Items listed in a dataset
%%

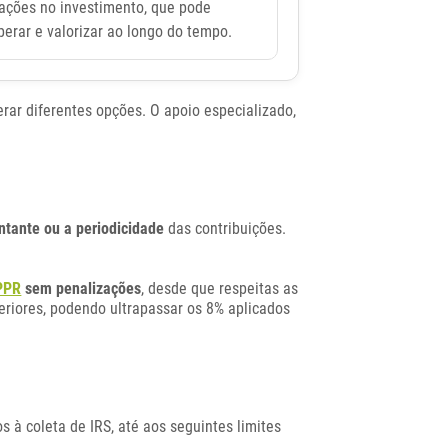
uações no investimento, que pode
perar e valorizar ao longo do tempo.
erar diferentes opções. O apoio especializado,
ntante ou a periodicidade
das contribuições.
 PPR
sem penalizações
, desde que respeitas as
eriores, podendo ultrapassar os 8% aplicados
 à coleta de IRS, até aos seguintes limites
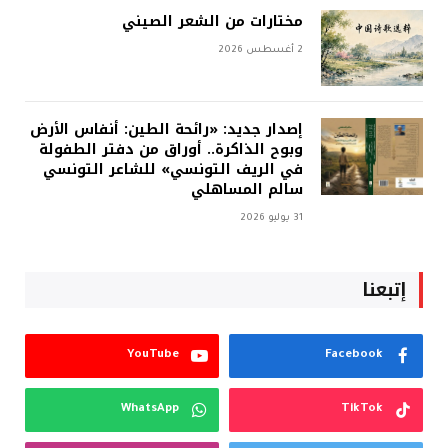
مختارات من الشعر الصيني
2 أغسطس 2026
إصدار جديد: «رائحة الطين: أنفاس الأرض
وبوح الذاكرة.. أوراق من دفتر الطفولة
في الريف التونسي» للشاعر التونسي
سالم المساهلي
31 يوليو 2026
إتبعنا
YouTube
Facebook
WhatsApp
TikTok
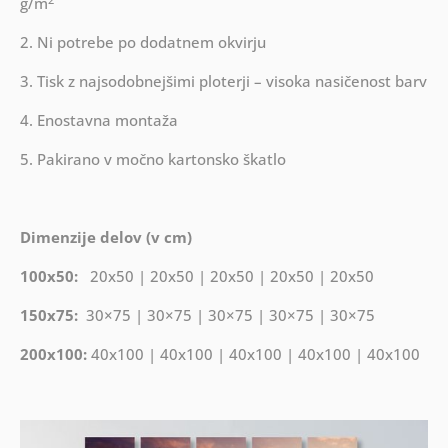
g/m
2. Ni potrebe po dodatnem okvirju
3. Tisk z najsodobnejšimi ploterji – visoka nasičenost barv
4. Enostavna montaža
5. Pakirano v močno kartonsko škatlo
Dimenzije delov (v cm)
100x50:
20x50 | 20x50 | 20x50 | 20x50 | 20x50
150x75:
30×75 | 30×75 | 30×75 | 30×75 | 30×75
200x100:
40x100 | 40x100 | 40x100 | 40x100 | 40x100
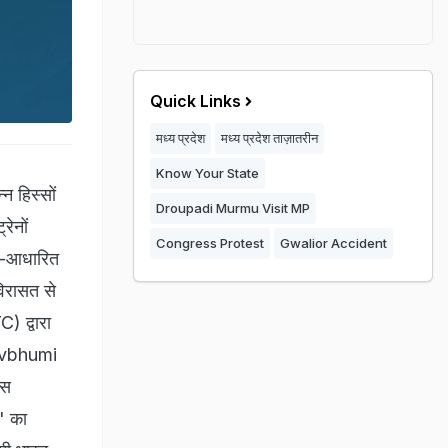
Quick Links
मध्य प्रदेश
मध्य प्रदेश ताज़ातरीन
Know Your State
न हिस्सों
Droupadi Murmu Visit MP
रेनों
Congress Protest
Gwalior Accident
म-आधारित
विरासत से
) द्वारा
Devbhumi
ेस
" का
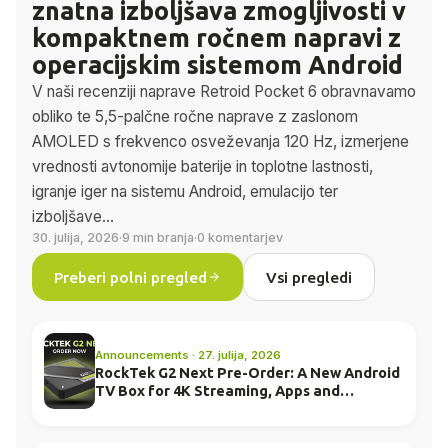
znatna izboljšava zmogljivosti v
kompaktnem ročnem napravi z
operacijskim sistemom Android
V naši recenziji naprave Retroid Pocket 6 obravnavamo
obliko te 5,5-palčne ročne naprave z zaslonom
AMOLED s frekvenco osveževanja 120 Hz, izmerjene
vrednosti avtonomije baterije in toplotne lastnosti,
igranje iger na sistemu Android, emulacijo ter
izboljšave...
30. julija, 2026
·
9 min branja
·
0 komentarjev
Preberi polni pregled
Vsi pregledi
Announcements · 27. julija, 2026
RockTek G2 Next Pre-Order: A New Android
TV Box for 4K Streaming, Apps and
Everyday Entertainment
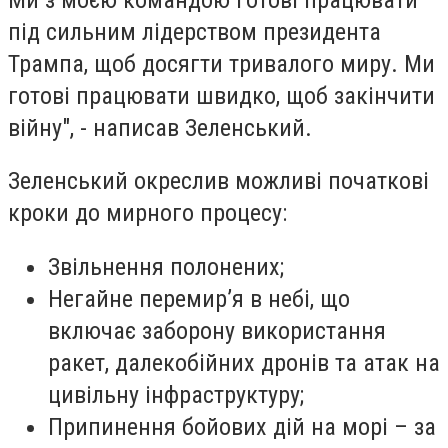
під сильним лідерством президента
Трампа, щоб досягти тривалого миру. Ми
готові працювати швидко, щоб закінчити
війну", - написав Зеленський.
Зеленський окреслив можливі початкові
кроки до мирного процесу:
Звільнення полонених;
Негайне перемир’я в небі, що
включає заборону використання
ракет, далекобійних дронів та атак на
цивільну інфраструктуру;
Припинення бойових дій на морі – за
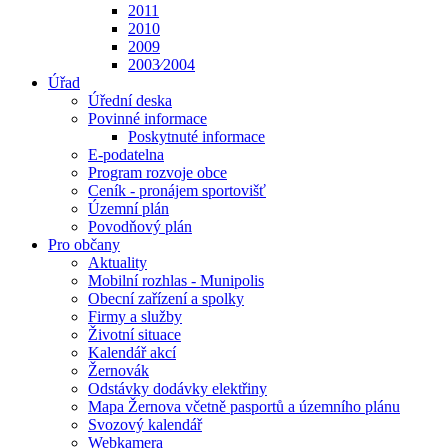
2011
2010
2009
2003⁄2004
Úřad
Úřední deska
Povinné informace
Poskytnuté informace
E-podatelna
Program rozvoje obce
Ceník - pronájem sportovišť
Územní plán
Povodňový plán
Pro občany
Aktuality
Mobilní rozhlas - Munipolis
Obecní zařízení a spolky
Firmy a služby
Životní situace
Kalendář akcí
Žernovák
Odstávky dodávky elektřiny
Mapa Žernova včetně pasportů a územního plánu
Svozový kalendář
Webkamera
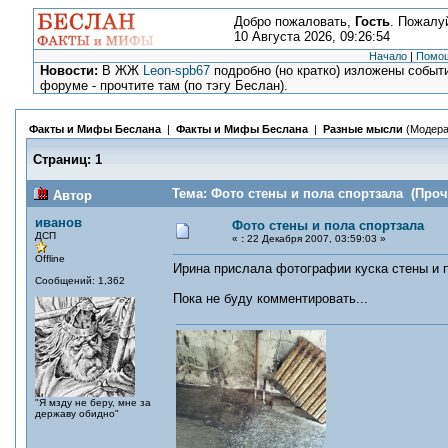
Добро пожаловать,
Гость
. Пожалу
10 Августа 2026, 09:26:54
Начало
|
Помо
Новости:
В ЖЖ
Leon-spb67
подробно (но кратко) изложены событи
форуме - прочтите там (по тэгу Беслан).
Факты и Мифы Беслана
|
Факты и Мифы Беслана
|
Разные мысли
(Модера
Страниц:
1
Тема: Фото стены и пола спортзала (Проч
Автор
иванов
Фото стены и пола спортзала
ДСП
«
:
22 Декабря 2007, 03:59:03 »
Offline
Ирина прислала фотографии куска стены и 
Сообщений: 1,362
Пока не буду комментировать...
"Я мзду не беру, мне за
державу обидно"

%%

EXERCISE: Look through the data above and return exactly the lines from the one that contains "Тема: Фото стены и пола спортзала (Проч" to the one that contains "беру, мне за", inclusive, with nothing else.

ANSWER BELOW:
Тема: Фото стены и пола спортзала (Проч
Автор
иванов
Фото стены и пола спортзала
ДСП
«
:
22 Декабря 2007, 03:59:03 »
Offline
Ирина прислала фотографии куска стены и 
Сообщений: 1,362
Пока не буду комментировать...
"Я мзду не беру, мне за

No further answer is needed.